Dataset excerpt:
⟨

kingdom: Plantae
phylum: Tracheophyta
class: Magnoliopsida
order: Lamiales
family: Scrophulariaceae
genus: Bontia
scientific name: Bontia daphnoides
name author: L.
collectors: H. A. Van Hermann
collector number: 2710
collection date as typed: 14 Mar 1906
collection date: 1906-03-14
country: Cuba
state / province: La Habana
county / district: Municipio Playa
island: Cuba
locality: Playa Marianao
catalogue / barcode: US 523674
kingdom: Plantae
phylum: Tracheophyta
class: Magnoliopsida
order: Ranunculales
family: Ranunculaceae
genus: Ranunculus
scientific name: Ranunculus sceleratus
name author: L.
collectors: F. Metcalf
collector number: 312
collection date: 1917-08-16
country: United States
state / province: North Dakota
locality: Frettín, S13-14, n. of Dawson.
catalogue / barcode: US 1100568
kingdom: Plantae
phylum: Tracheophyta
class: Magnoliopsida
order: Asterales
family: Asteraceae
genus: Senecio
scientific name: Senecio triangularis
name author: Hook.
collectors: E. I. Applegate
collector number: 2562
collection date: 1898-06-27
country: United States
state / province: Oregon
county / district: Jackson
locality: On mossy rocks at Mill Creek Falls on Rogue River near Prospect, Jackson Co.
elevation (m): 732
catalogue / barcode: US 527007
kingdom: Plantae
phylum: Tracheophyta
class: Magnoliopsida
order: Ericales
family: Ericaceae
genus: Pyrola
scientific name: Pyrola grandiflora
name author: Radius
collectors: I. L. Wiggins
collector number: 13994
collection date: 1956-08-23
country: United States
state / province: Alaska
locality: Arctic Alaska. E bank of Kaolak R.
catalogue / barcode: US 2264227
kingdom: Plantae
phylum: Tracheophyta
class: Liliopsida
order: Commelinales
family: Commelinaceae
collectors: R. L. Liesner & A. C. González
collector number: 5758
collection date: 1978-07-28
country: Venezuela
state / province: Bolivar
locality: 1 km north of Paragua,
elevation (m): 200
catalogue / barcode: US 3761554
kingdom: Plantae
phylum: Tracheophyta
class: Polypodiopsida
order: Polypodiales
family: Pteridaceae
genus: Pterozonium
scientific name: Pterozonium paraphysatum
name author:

⟩

### What is expected
Report every line in the records that contains the string "family". Case counts.

### Result of the task
family: Scrophulariaceae
family: Ranunculaceae
family: Asteraceae
family: Ericaceae
family: Commelinaceae
family: Pteridaceae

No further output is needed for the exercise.